One of these would be the area referred to as “the land of many waters.”
King Limhi, when describing the experiences of a 43-man expedition he sent out to find Zarahemla, describes this land as “they were lost in the wilderness for the space of many days, yet they were diligent and found not the land of Zarahemla but returned to this land, having traveled in a land among many waters, having discovered a land which was covered with bones of men, and of beasts, and was also covered with ruins of buildings of every kind, having discovered a land which had been peopled with a people who were as numerous as the hosts of Israel” (Mosiah 8:8).

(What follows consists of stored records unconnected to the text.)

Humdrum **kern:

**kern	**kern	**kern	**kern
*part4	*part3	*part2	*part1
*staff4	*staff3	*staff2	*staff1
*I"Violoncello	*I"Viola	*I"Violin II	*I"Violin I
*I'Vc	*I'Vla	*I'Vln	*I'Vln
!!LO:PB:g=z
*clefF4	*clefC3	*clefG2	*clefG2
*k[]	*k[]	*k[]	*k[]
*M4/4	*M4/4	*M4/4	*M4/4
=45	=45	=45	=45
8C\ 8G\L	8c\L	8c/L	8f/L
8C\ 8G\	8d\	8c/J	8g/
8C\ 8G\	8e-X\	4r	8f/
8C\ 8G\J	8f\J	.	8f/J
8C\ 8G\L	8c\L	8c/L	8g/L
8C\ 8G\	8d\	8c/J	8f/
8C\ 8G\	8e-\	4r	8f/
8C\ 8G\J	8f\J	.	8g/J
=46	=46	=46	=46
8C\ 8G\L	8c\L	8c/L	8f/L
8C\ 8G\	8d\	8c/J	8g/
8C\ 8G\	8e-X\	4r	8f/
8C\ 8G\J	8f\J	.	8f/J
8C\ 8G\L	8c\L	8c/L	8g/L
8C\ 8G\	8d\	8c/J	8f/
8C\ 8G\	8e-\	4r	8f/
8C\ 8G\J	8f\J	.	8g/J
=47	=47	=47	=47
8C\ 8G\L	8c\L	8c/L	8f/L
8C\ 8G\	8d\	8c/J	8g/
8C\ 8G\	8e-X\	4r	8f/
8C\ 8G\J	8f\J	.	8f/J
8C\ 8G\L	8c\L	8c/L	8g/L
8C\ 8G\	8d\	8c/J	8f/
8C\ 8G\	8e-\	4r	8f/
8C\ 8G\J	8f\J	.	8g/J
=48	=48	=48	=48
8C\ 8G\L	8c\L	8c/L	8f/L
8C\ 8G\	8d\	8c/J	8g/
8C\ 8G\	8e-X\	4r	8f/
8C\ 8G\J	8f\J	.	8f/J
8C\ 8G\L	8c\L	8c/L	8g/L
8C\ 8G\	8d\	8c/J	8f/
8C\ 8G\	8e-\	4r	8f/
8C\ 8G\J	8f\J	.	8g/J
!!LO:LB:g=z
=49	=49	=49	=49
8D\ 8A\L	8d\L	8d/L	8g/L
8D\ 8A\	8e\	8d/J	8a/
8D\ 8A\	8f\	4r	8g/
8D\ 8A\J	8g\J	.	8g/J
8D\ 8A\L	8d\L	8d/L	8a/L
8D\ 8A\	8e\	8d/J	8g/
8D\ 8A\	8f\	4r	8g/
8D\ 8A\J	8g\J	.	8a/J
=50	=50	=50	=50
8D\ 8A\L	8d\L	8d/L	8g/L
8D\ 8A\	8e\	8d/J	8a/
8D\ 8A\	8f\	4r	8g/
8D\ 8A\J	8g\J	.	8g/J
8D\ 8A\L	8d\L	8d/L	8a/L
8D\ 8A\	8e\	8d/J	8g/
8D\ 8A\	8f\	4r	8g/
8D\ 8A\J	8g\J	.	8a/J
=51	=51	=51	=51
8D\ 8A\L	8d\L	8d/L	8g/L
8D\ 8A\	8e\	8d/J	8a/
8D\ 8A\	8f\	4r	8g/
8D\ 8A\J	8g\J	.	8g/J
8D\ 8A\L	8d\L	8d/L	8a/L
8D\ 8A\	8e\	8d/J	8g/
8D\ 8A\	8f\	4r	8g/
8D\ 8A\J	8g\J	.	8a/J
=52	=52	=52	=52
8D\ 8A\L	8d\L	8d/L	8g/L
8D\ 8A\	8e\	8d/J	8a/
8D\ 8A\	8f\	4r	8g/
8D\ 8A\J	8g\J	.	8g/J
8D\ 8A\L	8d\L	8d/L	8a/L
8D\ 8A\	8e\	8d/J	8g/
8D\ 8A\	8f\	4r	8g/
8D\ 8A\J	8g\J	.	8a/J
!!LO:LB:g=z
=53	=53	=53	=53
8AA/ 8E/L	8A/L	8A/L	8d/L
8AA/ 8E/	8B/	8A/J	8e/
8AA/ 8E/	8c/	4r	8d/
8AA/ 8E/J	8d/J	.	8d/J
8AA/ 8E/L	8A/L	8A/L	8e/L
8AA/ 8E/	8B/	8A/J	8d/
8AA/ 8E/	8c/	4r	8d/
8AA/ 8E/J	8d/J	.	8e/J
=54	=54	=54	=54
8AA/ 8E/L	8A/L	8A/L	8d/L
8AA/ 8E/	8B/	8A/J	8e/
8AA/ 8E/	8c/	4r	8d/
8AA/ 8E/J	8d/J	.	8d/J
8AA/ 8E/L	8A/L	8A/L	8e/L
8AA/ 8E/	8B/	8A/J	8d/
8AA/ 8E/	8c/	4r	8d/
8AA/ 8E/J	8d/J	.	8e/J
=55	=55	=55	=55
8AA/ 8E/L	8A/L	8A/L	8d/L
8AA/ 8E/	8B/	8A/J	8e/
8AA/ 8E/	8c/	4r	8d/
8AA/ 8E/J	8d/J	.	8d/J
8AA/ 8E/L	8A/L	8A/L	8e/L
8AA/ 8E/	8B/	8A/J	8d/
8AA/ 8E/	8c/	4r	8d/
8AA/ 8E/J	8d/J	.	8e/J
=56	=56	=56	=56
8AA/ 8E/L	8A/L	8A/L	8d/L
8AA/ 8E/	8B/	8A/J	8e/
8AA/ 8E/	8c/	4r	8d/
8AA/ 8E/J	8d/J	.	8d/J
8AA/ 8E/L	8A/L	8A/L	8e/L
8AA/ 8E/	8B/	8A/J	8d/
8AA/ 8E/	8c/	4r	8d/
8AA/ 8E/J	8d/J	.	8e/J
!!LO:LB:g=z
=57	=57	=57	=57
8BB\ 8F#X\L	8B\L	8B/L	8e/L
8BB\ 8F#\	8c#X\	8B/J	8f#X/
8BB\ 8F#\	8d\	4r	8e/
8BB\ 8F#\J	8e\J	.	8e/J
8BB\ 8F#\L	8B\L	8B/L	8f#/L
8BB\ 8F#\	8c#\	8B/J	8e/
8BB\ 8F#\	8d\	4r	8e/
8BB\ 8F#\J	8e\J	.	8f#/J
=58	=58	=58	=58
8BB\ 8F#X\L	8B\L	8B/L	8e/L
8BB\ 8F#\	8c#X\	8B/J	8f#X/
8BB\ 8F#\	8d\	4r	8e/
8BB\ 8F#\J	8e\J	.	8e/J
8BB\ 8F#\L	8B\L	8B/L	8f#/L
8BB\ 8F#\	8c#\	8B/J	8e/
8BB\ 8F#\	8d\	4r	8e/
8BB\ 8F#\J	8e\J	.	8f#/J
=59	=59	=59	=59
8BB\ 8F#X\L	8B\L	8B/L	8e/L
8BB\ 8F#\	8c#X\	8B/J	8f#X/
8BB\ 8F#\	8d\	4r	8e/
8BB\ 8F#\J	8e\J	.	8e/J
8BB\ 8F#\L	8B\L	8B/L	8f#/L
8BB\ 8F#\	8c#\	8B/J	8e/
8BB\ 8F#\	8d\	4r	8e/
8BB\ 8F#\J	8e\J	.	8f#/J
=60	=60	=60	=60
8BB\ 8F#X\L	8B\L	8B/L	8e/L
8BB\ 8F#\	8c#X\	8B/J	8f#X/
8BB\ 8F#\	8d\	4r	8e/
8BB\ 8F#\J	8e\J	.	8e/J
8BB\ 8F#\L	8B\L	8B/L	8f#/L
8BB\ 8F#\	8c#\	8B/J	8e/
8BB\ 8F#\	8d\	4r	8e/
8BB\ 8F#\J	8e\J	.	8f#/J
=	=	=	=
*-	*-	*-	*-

Mormon goes further, in adding information about this land of many waters when he wrote: “We did march forth to the land of Cumorah, and we did pitch our tents around about the hill Cumorah; and it was in a land of many waters, rivers, and fountains; and here we had hope to gain advantage over the Lamanites” (Mormon 6:4).

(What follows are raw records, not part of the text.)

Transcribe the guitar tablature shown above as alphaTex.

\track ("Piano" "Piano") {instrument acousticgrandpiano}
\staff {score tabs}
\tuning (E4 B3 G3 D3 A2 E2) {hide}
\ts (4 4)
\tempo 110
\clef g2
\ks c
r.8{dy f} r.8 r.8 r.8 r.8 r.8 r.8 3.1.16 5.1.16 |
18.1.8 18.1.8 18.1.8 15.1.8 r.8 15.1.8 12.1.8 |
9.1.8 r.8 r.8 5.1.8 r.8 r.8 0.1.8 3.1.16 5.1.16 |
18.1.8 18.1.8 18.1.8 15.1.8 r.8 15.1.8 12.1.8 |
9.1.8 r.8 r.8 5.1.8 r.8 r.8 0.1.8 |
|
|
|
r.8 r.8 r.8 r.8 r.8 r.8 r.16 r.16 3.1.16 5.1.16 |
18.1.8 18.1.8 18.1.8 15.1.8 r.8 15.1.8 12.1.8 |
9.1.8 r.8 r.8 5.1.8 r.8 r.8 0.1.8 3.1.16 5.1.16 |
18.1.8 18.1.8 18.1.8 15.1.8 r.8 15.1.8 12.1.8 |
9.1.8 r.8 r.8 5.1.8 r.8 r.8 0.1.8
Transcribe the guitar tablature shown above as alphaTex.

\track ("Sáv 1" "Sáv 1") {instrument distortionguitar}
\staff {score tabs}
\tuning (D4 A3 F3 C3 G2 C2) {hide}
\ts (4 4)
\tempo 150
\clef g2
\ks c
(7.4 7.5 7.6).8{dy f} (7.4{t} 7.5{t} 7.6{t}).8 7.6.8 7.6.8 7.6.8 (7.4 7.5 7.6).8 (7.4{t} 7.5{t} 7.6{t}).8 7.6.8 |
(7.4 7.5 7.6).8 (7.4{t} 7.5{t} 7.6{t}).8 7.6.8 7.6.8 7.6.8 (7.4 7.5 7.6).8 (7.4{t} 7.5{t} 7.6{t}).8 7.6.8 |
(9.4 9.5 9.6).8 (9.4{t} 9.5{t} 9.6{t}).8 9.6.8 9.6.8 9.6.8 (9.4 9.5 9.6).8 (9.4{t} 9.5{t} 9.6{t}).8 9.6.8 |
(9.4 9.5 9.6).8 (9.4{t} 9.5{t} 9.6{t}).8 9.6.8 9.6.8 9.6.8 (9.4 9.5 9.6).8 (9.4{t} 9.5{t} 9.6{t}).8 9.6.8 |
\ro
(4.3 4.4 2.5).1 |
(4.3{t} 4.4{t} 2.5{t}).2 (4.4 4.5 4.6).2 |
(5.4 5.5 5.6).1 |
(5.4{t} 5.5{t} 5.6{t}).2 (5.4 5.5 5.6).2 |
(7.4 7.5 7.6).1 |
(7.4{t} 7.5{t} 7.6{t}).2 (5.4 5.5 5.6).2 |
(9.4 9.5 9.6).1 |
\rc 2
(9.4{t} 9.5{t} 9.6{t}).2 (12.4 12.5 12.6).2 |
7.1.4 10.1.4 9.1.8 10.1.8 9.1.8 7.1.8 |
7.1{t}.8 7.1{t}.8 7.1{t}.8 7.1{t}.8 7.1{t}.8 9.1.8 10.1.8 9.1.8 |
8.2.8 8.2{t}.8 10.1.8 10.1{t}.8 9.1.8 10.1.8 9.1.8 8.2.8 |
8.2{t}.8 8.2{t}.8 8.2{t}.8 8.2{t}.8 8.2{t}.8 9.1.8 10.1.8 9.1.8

Obviously, then, in the Land Northward, beyond the Hill Cumorah, there was a land containing many waters—lakes, rivers, and fountains. These waters were so significant that they were mentioned twice in connection to this land northward—evidently a far different topography than that of the Land Southward. These many waters would probably have been several lakes and rivers that flowed to the sea—but more importantly, these waters contained “fountains.”
Now a fountain in connection with bodies of water and rivers is generally considered to be the origination of those waters and streams, “a point of origin or dissemination; a principal source” of a body of water, river or stream—referred to as the source, fount, wellspring, wellhead, beginning, rise, cause, genesis, commencement derivation, fountainhead.
Thus, this area of many waters would be the source of water in the land, not a lake, which has an inlet and then an outlet, but the source or origination of that water. In this sense, the Great Lakes of the Northeastern United States would not qualify as a source of a river other than as a pass through—that is, waters pour into the Great lakes from the north from the Canadian watershed, and then passes through the lakes and becomes the rivers and streams of the Eastern United States watershed.
This means the Land of Promise, there should be an area of considerable size that is the beginning of rivers and lakes, from which rivers and streams flow outward and obviously downward.

Truly, a land of many waters as Mormon described.